Espacio de crianza. (GettyImages)
Espacio de crianza. (GettyImages)

¿Quién no quiere ser poderoso y que el resto sepa que lo somos, lo que somos capaces de hacer, lo que deseamos, lo que nos corresponde y, eventualmente, lo que no debemos pero nos conviene?

Es natural, en la medida que nuestra supervivencia dependió mucho tiempo de la potencia de nuestras acciones. Nuestro éxito en los tiempos modernos también. Aunque, cuando nos movíamos en grupos pequeños y conocíamos más o menos a todo el mundo, ser buena gente —no en exceso— también importaba.

Grandes ciudades, grandes empresas y gobiernos nacionales significaron ciudadanos y consumidores más bien pasivos frente al poder que abastecía y regulaba las masas, desde lugares opacos y controlando la información en una sola dirección. La amabilidad, la agradabilidad, no era crucial.

Hoy, todos dateados permanentemente con palabras e imágenes, registramos ademanes, juzgamos intenciones, atribuimos buena o mala entraña. Queremos ver caras, además de mandatos, acciones y resultados. Sin embargo, muchos —se trate de políticos o gerentes de lo público o privado— olvidan lo anterior y desaparecen del radar, ejercen su poder desde lejos, ocultos, inescrutables.

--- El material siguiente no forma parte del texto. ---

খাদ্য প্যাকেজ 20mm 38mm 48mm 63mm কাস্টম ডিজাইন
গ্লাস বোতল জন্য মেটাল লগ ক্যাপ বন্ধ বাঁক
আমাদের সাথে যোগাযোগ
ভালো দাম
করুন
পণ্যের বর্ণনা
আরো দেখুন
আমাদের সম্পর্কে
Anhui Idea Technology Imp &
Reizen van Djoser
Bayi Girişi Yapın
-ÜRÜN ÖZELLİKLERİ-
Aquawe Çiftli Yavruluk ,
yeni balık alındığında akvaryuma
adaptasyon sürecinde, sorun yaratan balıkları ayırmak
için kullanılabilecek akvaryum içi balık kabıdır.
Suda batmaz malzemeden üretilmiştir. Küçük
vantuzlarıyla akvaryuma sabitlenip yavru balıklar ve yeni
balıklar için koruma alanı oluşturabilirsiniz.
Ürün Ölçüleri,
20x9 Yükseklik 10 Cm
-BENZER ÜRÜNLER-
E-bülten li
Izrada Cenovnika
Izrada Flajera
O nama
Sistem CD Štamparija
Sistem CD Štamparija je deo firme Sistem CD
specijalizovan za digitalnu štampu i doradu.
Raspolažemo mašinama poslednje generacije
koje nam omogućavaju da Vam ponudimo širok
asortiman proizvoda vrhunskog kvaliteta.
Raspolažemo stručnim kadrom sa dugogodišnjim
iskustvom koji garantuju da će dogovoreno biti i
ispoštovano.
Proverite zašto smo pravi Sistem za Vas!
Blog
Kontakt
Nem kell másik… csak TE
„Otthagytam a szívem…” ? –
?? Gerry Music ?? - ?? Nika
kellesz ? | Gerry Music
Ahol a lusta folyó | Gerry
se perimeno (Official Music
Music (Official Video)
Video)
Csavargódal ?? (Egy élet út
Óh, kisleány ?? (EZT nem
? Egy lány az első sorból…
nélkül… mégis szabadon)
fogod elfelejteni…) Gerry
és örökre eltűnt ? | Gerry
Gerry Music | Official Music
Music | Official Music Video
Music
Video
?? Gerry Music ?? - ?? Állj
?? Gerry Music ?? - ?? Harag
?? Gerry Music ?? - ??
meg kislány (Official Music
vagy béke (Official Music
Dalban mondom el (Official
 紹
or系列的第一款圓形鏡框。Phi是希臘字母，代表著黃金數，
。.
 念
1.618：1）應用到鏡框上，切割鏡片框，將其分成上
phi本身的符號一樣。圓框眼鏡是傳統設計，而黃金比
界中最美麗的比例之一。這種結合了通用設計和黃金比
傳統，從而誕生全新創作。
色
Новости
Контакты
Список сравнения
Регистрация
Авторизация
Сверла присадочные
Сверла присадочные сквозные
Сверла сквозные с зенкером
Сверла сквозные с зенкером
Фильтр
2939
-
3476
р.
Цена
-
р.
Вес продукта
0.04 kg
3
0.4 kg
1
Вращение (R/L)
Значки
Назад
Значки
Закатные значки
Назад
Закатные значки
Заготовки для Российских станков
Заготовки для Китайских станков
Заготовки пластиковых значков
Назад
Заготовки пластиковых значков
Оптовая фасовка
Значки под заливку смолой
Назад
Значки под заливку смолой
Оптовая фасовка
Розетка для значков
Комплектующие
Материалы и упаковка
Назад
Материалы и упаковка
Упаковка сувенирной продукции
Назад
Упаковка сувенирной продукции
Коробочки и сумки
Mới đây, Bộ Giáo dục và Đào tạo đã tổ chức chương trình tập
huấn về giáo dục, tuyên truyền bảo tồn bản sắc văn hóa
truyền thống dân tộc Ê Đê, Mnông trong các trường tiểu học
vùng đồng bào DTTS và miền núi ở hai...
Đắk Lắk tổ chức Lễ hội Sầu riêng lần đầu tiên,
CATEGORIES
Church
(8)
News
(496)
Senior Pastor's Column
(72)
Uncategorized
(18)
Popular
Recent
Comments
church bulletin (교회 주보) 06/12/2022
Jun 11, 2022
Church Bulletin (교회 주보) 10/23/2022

Justa o injustamente, incluso cuando sus decisiones podrían ser buenas, son percibidos como fríos, desalmados. Si, además, quienes hablan por ellos no sintonizan, no son amables, tienen asegurado el maleficio de la duda. En caso de conflicto, quienes observan siempre se van a poner del lado contrario. Y si se equivocan o pierden poder, van a ser juzgados sin misericordia.